The Soul of an Octopus
A Surprising Exploration into the Wonder of Consciousness
Sy Montgomery
Atria Books, An Imprint of Simon & Schuster, Inc, 2015, hc, 261pp, $26.00
A fellow author of books about animals comments, "Has science ever been so deliciously hallucinatory?" She has the right word. Whether you're diving in the ocean or looking through an exhibit window in an aquarium, you are certainly observing a world entirely different than the airy space we inhabit. The creatures who swim and breathe water are totally alien, from their mode of locomotion to their diet. In fact, their world is as uninhabitable for us as outer space...and perhaps even more beautiful and fascinating.

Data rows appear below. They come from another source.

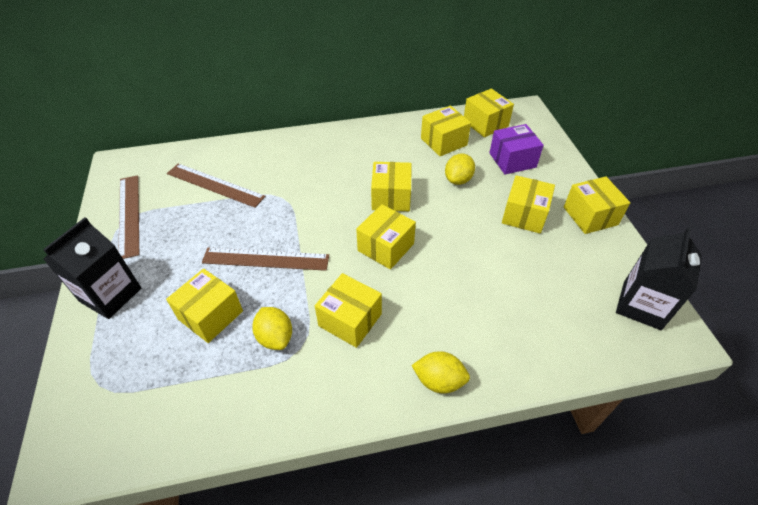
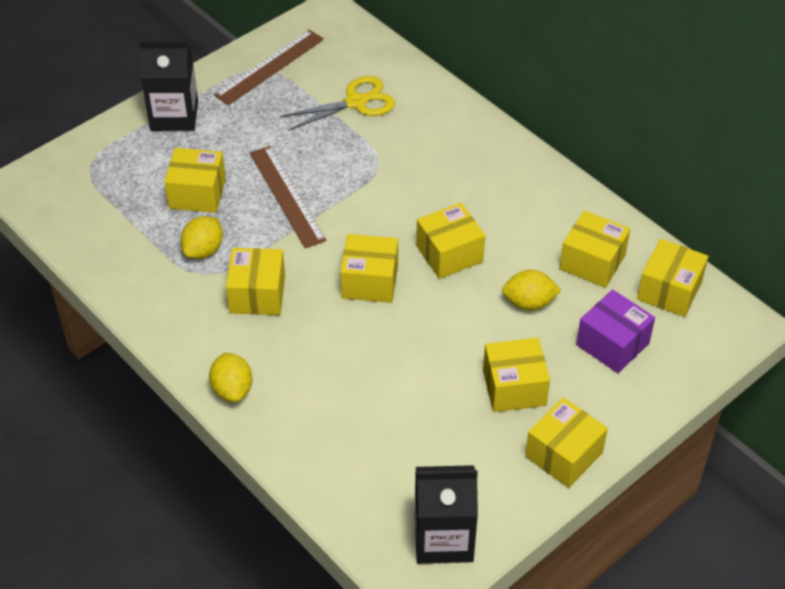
camera: 60 degrees right, 0 degrees up
brown ruler [167,163,266,208] -> yellow scissors [280,76,395,131]

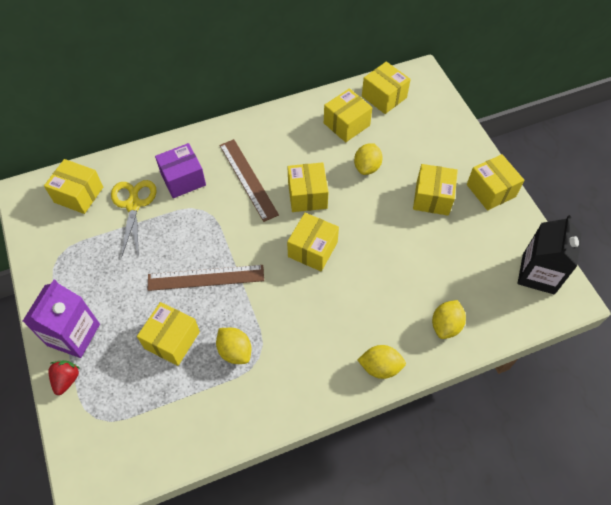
camera: 70 degrees left, 10 degrees up
black carton [139,40,198,131] -> purple carton [23,280,100,358]
brown ruler [214,30,324,105] -> brown ruler moved to [219,139,279,222]
yellow box [226,248,285,315] -> yellow box moved to [44,159,103,214]
purple box [576,289,655,373] -> purple box moved to [155,143,206,198]
none -> red strawberry [48,360,80,395]
none -> yellow lemon [432,300,466,339]

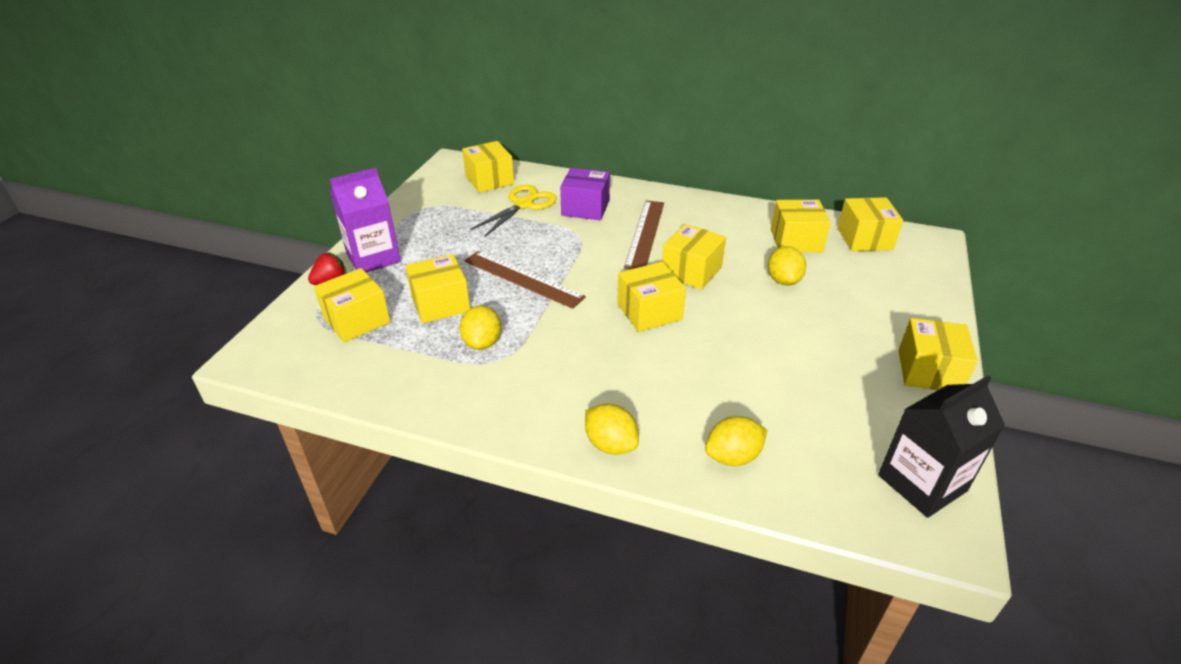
camera: 40 degrees right, 20 degrees down
yellow lemon [354,143,383,175] -> yellow lemon turned 60 degrees counterclockwise [768,246,806,286]
yellow box [413,164,458,216] -> yellow box moved to [314,268,391,342]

Author, Sy Montgomery is a naturalist and an author of 20 books ranging in subject matter from great apes to pink dolphins. The New York Times describes her as "equal parts poet and scientist" I heartily agree and will shortly continue to gobble up her other work...not just the books about the ocean and its inhabitants. She has written widely on many aspects of our natural world. (Google her.)
The major scene of this book is the wonderful New England Aquarium in Boston. Their website (www.neaq.org) is almost as good as being there--with films of various and remarkable water breathers as well as penguins and other water-loving animals)...maybe even better...four hundred and thirty thousand people came to visit the New England in a recent summer.
About Octopuses, Montgomery says, "no sci-fi alien is so startlingly strange...who, even if she grows to one hundred pounds and stretches more than eight feet long, could still squeeze her body through an opening the size of an orange...who can shape-shift, change color and squirt ink and has three hearts and neurons in their arms". But most intriguing of all...Octopuses are remarkably intelligent...their arms can get in touch with one another without having to communicate through the central brain. (And by the way, there is no such word as "octopi"...you can't put a Latin ending on a Greek word.)
Montgomery observes and interacts with the Aquarium's four octopuses...Athena, Octavia, Kali, and Karma. (Only recently was it admitted by the scientific set that octopuses are as intelligent as dogs and chimpanzees.) She also takes us along with aquarium staff on a Pacific acquisition venture where the octopuses call home.
And for all her many years of research and association, her inquiring mind is still searching. She still has a multitude of questions..."what goes on...in that large bundle of neurons in their arms when they see us...what does an octopus feel when she pours her huge body into a tiny crevice of her lair? What she does know is that they have given her a great gift: "a deeper understanding of what it means to think, to feel, and to know."
When you finish his wonderful book you will feel as if you have met a person you want to know better (and that's not just the author).